Robert Somervell

Personal information
- Full name: Robert Cooke Somervell
- Born: 18 May 1892 Auckland, New Zealand
- Died: 8 June 1967 (aged 75) Auckland, New Zealand
- Batting: Right-handed

Domestic team information
- 1911/12–1921/22: Auckland

Career statistics
| Competition | First-class |
| Matches | 9 |
| Runs scored | 270 |
| Batting average | 19.28 |
| 100s/50s | 0/2 |
| Top score | 74* |
| Balls bowled | 254 |
| Wickets | 3 |
| Bowling average | 59.66 |
| 5 wickets in innings | 0 |
| 10 wickets in match | 0 |
| Best bowling | 1/21 |
| Catches/stumpings | 2/– |
- Source: Cricinfo, 9 April 2021

= Robert Somervell =

New Zealand cricketer

Robert Somervell (18 May 1892 - 8 June 1967) was a New Zealand cricketer.

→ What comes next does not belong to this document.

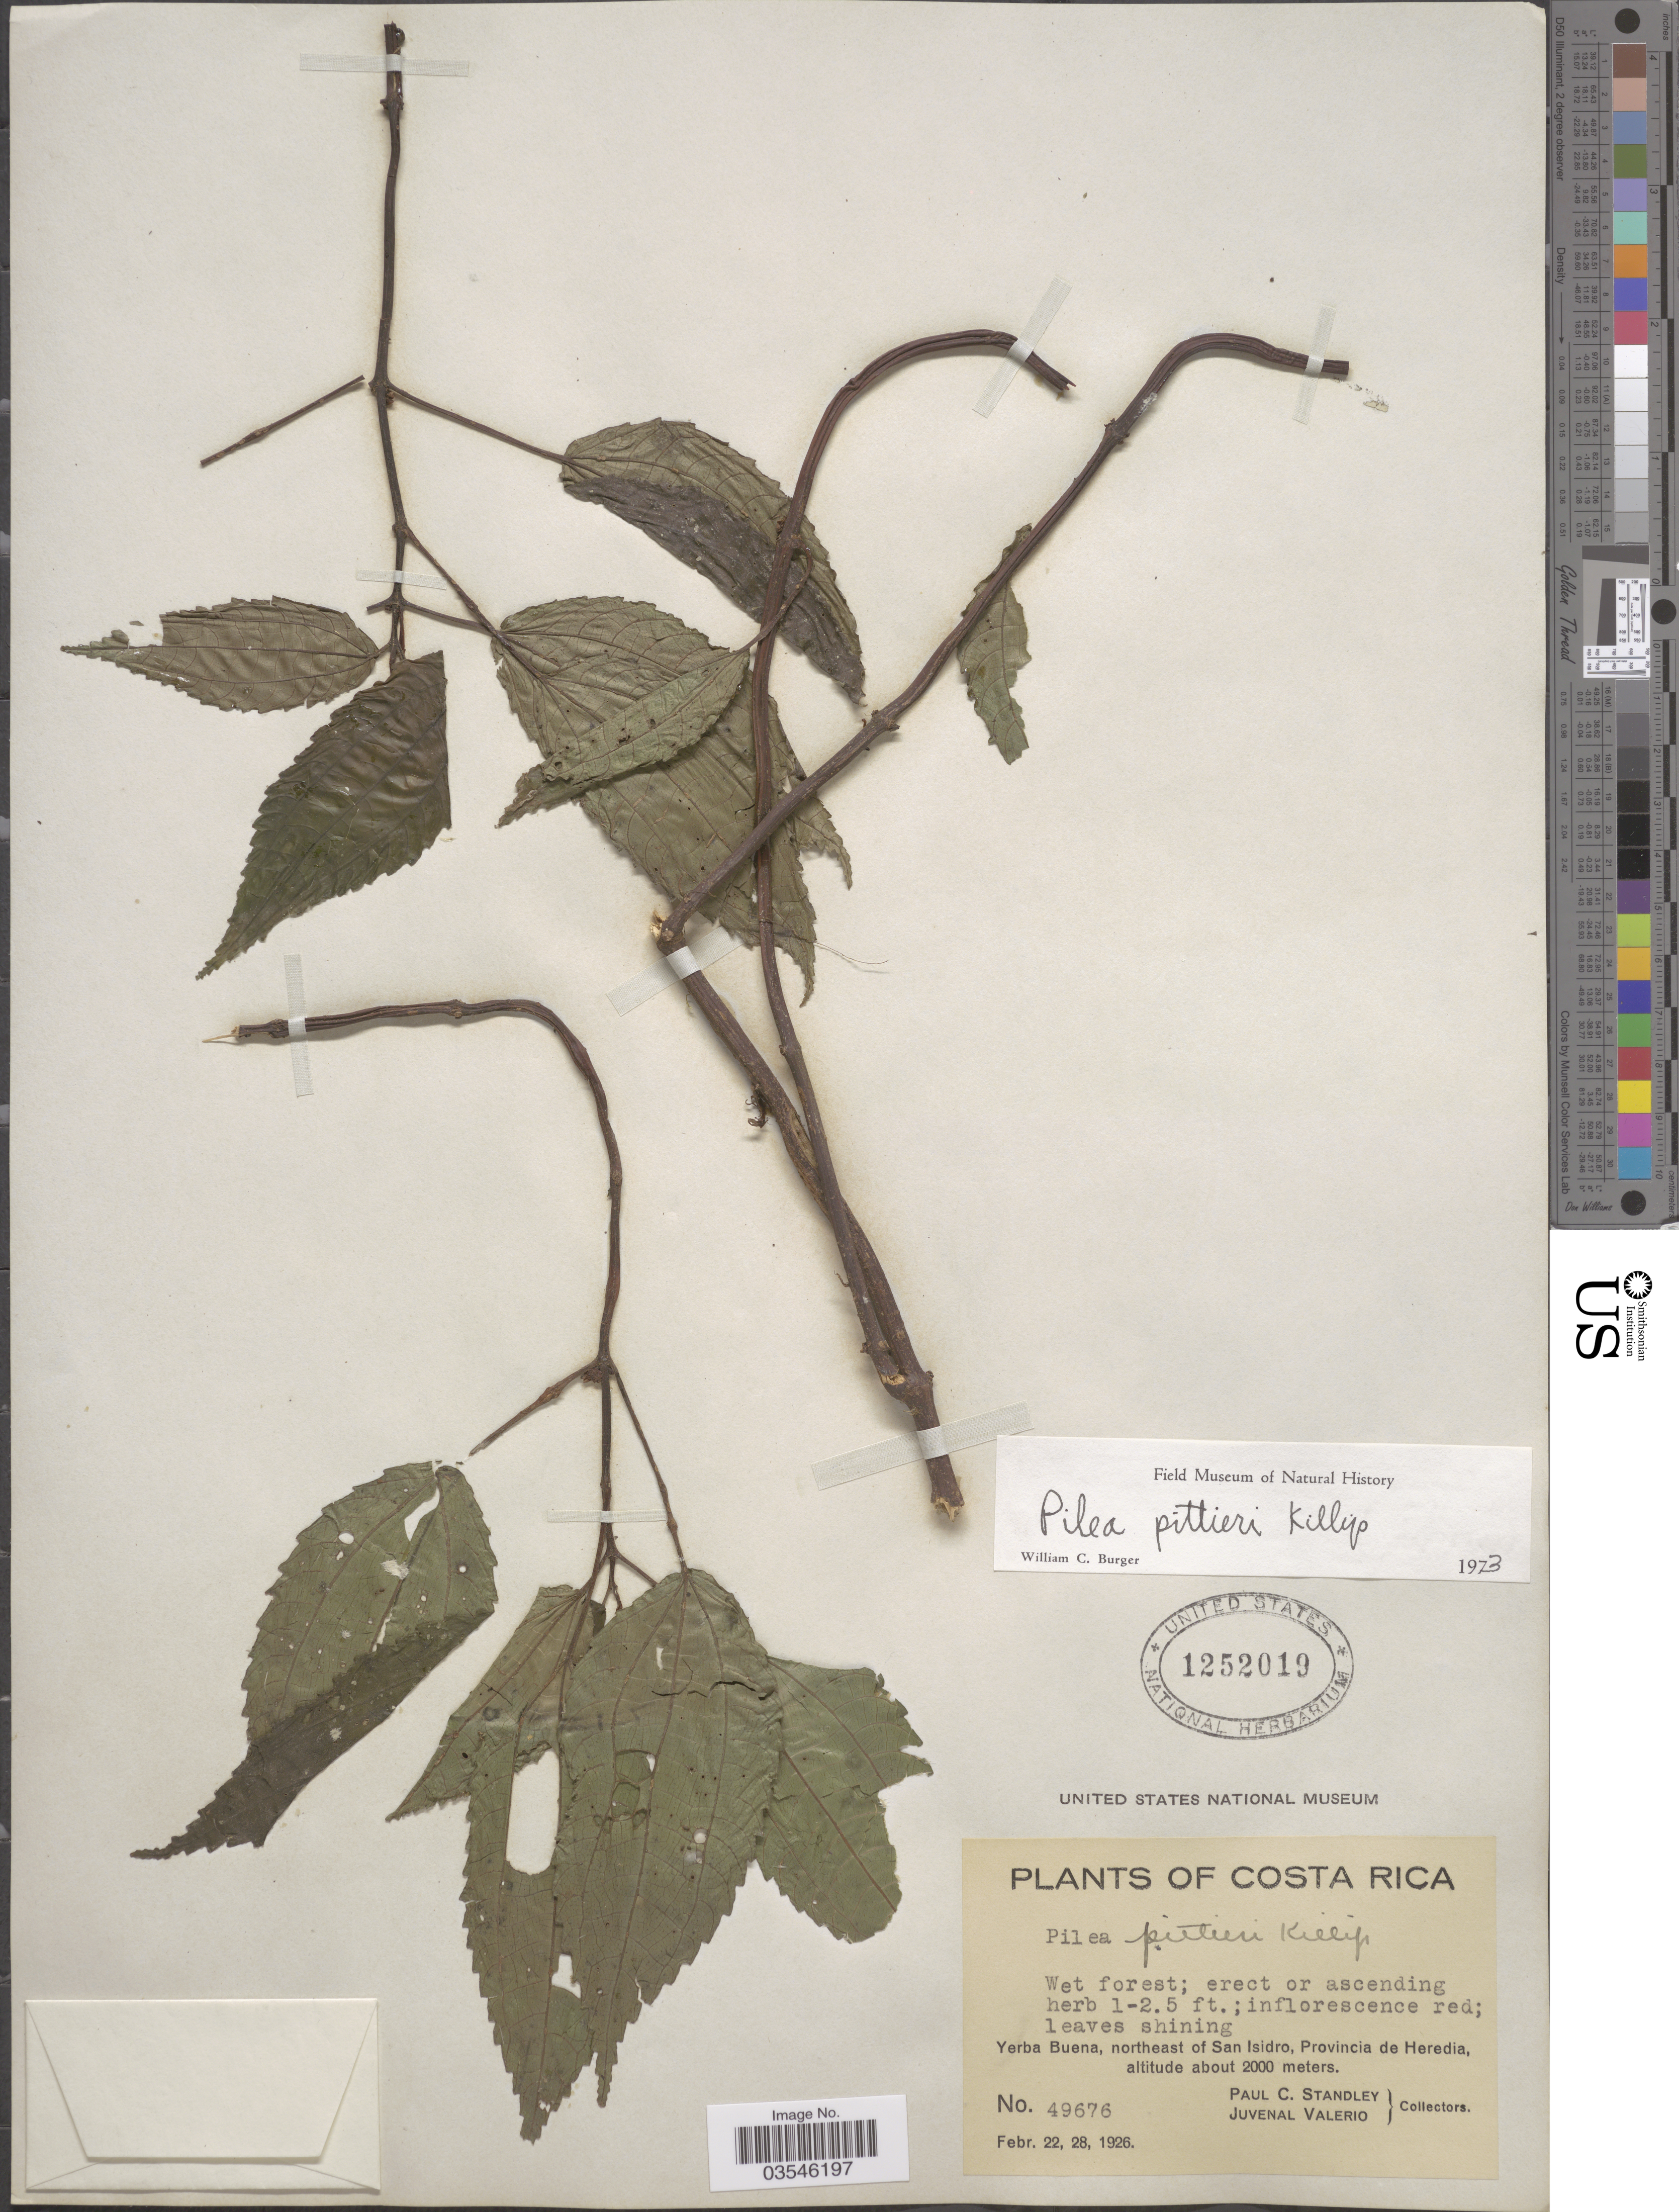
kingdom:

He played eight first-class matches for Auckland between 1911 and 1922.

Somervell was a batsman. He toured Australia with the New Zealand team in 1913-14, but made a pair in the only first-class match he played on the tour. His highest first-class score was 74 not out for Auckland against Hawke's Bay in 1912–13.

Somervell married Lulu Bates in the Auckland suburb of Devonport in March 1918.